DOCUMENT EXCERPT ▸
1. Let us continue our reflections on Christ's words about continence for the sake of the Kingdom of Heaven. It is impossible to understand fully the significance and the nature of continence if the last phrase of Christ's statement, "for the sake of the Kingdom of Heaven," is not complete in its adequate, concrete and objective content. We have previously said that this phrase expresses the motive, or in a certain sense places in relief, the subjective purpose of Christ's call to continence. However, the expression in itself has an objective character. It indicates an objective reality for which individual persons, men and women, can "make themselves" eunuchs (as Christ says). The reality of the Kingdom in Christ's statement according to Matthew (19:11-12) is defined in a precise, but at the same time general way, so as to be able to include all the determinations and particular meanings that are proper to it.

 

Temporal establishment

 

2. The Kingdom of Heaven means the Kingdom of God, which Christ preached in its final, that is, eschatological, completion. Christ preached this kingdom in its temporal realization or establishment, and at the same time he foretold it in its eschatological completion. The temporal establishment of the Kingdom of God is at the same time its beginning and its preparation for definitive fulfillment. Christ calls to this kingdom and in a certain sense invites everyone to it (cf. the parable of the wedding banquet in Mt 22:1-14). If he calls some to continence "for the sake of the Kingdom of Heaven," it follows from the content of that expression that he calls them to participate in a singular way in the establishment of the Kingdom of God on earth, through which the definitive phase of the Kingdom of Heaven is begun and prepared.

DATA RECORDS ▸
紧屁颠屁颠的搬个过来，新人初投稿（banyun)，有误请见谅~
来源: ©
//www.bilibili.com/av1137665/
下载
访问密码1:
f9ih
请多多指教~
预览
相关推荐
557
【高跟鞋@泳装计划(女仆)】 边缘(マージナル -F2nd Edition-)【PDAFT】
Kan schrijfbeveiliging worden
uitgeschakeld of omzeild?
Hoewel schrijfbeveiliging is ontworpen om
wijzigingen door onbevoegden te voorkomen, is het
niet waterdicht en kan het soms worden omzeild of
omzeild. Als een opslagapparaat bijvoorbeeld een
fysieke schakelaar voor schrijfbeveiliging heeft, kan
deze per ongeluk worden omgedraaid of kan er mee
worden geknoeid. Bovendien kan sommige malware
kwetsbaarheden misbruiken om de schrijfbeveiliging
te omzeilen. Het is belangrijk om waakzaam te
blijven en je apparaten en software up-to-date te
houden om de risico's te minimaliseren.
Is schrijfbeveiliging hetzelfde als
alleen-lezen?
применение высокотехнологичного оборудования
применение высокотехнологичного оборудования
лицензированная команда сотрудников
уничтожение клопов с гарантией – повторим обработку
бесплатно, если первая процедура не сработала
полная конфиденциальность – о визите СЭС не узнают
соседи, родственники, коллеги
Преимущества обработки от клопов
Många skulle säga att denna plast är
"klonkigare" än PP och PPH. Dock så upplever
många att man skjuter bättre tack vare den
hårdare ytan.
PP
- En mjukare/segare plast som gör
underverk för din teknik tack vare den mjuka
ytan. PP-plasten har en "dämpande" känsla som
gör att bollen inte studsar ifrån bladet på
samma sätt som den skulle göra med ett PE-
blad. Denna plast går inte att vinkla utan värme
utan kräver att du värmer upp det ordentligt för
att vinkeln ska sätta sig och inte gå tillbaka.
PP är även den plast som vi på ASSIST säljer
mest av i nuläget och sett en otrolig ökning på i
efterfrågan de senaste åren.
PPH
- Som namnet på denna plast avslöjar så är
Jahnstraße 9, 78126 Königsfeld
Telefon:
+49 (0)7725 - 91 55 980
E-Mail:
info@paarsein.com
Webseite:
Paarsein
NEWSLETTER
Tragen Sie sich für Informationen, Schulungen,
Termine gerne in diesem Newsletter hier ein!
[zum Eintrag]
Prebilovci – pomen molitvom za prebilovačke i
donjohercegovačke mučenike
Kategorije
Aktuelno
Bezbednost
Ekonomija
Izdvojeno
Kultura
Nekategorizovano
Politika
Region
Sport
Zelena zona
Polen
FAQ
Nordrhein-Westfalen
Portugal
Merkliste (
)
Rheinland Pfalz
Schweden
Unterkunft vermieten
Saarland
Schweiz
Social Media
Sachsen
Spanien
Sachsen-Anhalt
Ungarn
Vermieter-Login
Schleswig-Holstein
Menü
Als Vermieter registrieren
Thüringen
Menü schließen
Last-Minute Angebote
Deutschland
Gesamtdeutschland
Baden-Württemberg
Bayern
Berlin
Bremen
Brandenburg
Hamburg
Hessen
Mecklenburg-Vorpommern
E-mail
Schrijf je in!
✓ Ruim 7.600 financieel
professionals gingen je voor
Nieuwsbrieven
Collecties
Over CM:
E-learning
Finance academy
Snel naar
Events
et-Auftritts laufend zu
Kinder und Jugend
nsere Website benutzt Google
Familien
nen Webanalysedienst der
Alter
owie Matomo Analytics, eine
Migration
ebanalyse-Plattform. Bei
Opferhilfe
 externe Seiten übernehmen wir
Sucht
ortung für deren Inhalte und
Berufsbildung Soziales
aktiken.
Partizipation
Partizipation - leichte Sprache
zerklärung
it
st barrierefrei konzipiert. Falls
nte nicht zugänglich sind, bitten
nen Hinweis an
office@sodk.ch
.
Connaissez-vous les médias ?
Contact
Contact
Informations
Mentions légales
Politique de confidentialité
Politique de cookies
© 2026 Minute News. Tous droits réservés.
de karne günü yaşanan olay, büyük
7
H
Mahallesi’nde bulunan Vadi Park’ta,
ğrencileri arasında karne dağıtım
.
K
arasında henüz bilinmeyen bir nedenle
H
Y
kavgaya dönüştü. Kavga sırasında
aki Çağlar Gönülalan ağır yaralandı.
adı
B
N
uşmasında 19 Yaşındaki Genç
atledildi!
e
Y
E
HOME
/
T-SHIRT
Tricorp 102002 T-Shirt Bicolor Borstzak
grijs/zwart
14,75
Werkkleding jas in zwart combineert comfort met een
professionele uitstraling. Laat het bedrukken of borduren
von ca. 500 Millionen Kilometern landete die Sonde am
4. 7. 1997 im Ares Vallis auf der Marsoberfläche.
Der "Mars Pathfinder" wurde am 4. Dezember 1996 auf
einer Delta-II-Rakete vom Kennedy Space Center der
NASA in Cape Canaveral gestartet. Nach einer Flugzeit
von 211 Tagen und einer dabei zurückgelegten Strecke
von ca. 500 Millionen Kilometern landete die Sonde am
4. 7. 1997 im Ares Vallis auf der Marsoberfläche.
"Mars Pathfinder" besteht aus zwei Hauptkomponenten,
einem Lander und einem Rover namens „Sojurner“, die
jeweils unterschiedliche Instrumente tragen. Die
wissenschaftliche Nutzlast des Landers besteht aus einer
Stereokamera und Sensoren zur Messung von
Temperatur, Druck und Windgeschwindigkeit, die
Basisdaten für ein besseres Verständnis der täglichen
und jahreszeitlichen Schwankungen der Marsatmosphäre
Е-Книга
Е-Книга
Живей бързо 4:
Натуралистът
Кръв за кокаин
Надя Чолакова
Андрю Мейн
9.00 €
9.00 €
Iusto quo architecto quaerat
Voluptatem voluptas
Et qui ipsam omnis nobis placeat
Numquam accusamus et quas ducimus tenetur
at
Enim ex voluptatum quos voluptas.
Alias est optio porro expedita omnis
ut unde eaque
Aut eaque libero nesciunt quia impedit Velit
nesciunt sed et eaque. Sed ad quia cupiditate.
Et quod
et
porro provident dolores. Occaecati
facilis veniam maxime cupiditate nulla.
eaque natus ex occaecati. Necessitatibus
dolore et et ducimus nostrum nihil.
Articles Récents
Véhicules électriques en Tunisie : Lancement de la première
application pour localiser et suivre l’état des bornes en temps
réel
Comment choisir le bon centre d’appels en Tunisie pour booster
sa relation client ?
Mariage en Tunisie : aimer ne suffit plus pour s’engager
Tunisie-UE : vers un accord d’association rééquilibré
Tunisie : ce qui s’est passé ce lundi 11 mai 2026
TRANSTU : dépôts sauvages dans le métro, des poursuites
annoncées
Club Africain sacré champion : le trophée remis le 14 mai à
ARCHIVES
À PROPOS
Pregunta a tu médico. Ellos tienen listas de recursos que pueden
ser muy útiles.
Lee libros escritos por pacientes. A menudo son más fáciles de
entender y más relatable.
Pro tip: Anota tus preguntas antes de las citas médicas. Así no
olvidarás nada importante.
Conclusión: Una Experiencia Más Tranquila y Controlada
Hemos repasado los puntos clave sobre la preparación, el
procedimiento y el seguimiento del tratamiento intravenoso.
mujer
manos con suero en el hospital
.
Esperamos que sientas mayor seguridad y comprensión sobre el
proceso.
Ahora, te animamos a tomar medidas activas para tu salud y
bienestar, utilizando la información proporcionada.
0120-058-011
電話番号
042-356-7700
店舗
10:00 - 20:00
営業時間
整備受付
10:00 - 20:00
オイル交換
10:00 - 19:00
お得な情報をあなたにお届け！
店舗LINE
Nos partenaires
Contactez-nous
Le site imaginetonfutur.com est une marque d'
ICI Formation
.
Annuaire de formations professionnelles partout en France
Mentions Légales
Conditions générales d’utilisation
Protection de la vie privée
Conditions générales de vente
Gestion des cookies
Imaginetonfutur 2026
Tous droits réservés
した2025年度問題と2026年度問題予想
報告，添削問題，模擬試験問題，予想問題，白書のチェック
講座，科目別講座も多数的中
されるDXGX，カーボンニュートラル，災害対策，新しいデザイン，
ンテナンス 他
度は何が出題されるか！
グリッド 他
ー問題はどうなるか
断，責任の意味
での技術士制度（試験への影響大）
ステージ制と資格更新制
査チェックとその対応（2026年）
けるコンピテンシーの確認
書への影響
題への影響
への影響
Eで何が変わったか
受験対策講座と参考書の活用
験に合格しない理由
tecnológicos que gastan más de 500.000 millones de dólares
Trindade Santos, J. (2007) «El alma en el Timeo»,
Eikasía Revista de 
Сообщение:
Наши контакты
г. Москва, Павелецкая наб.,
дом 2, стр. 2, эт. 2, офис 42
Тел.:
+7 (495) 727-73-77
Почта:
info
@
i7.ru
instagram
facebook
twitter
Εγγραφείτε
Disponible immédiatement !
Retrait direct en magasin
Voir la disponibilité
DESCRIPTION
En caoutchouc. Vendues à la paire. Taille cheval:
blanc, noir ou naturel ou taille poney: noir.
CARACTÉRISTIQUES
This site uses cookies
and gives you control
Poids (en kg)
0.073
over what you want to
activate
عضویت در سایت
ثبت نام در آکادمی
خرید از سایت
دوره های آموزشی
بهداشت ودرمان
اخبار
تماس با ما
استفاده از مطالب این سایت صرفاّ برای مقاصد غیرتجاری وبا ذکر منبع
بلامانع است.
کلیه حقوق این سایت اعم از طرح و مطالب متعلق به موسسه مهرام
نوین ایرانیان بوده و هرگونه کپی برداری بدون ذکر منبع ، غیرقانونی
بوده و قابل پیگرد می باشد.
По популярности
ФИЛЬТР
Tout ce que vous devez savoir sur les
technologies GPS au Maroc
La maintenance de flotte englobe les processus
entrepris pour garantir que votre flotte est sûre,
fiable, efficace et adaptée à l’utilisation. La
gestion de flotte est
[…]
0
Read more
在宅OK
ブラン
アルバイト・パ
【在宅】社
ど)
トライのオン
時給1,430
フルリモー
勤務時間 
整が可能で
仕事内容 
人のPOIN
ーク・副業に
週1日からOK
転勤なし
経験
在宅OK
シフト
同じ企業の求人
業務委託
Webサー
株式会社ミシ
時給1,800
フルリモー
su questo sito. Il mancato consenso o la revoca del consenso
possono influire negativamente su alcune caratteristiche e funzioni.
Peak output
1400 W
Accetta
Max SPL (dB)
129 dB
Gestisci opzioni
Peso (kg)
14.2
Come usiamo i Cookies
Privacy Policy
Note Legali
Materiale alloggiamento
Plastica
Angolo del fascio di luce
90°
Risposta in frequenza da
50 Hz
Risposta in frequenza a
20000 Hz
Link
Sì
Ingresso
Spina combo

YOUR ASSIGNMENT ▸
Can you copy out the entire passage on continence for the sake of the Kingdom of Heaven word for word? The rows have nothing to do with the passage on continence.

SOLUTION FOR THIS TASK ▸
1. Let us continue our reflections on Christ's words about continence for the sake of the Kingdom of Heaven. It is impossible to understand fully the significance and the nature of continence if the last phrase of Christ's statement, "for the sake of the Kingdom of Heaven," is not complete in its adequate, concrete and objective content. We have previously said that this phrase expresses the motive, or in a certain sense places in relief, the subjective purpose of Christ's call to continence. However, the expression in itself has an objective character. It indicates an objective reality for which individual persons, men and women, can "make themselves" eunuchs (as Christ says). The reality of the Kingdom in Christ's statement according to Matthew (19:11-12) is defined in a precise, but at the same time general way, so as to be able to include all the determinations and particular meanings that are proper to it.

 

Temporal establishment

 

2. The Kingdom of Heaven means the Kingdom of God, which Christ preached in its final, that is, eschatological, completion. Christ preached this kingdom in its temporal realization or establishment, and at the same time he foretold it in its eschatological completion. The temporal establishment of the Kingdom of God is at the same time its beginning and its preparation for definitive fulfillment. Christ calls to this kingdom and in a certain sense invites everyone to it (cf. the parable of the wedding banquet in Mt 22:1-14). If he calls some to continence "for the sake of the Kingdom of Heaven," it follows from the content of that expression that he calls them to participate in a singular way in the establishment of the Kingdom of God on earth, through which the definitive phase of the Kingdom of Heaven is begun and prepared.